A Closer Look At Nuclear Medical Imaging
When a patient with Charcot neuroarthropathy presents with an acutely symptomatic limb, joint or a non-healing wound, the differential diagnosis always includes infection. Bone and joint infections are naturally associated with a high degree of potential morbidity. This potential morbidity is significantly increased when there is a delay in diagnosis or when the diagnosis is missed altogether. Therefore, validating a definitive diagnosis of infection and clarifying when it involves bone is essential to providing appropriate and timely treatment.
Nuclear medicine leukocyte imaging (NMLI) allows prompt confirmation of the presence of infection and identifies the location of a focus of infection when it exists.1 In addition, these studies have a predictable appearance in the face of an active Charcot arthropathy without infection. Given the limb threatening consequences of an infected Charcot joint, using NMLI allows one to differentiate between Charcot and osteomyelitis.2
Clinicians can repeat NMLI after the completion of antibiotic therapy in order to rule out the complication of indolent infection. In the absence of infection, these imaging studies provide supplemental data to support the pursuit of an alternative diagnosis in the differential list.

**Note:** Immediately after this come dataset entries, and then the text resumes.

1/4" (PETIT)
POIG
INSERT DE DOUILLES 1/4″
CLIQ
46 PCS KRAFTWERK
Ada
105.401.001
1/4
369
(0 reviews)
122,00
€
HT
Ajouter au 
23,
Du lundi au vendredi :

A Brief Overview Of The History Of Nuclear Imaging
Nuclear medicine imaging techniques for identifying and isolating infection have been used since the 1950s. Gallium was one of the first isotopes used to localize infections and other pathologic processes. This agent binds with transferrin, an iron bound protein found within the cytoplasm of white blood cells (WBCs). An intravenous injection of gallium citrate provides an in vivo labeling of leukocytes and bacterial organisms, which allows one to identify inflammatory processes.1 Since the introduction of gallium imaging for infection, research has brought about the development of alternate, radiolabeled WBC studies to enhance the specificity and imaging quality of these exams.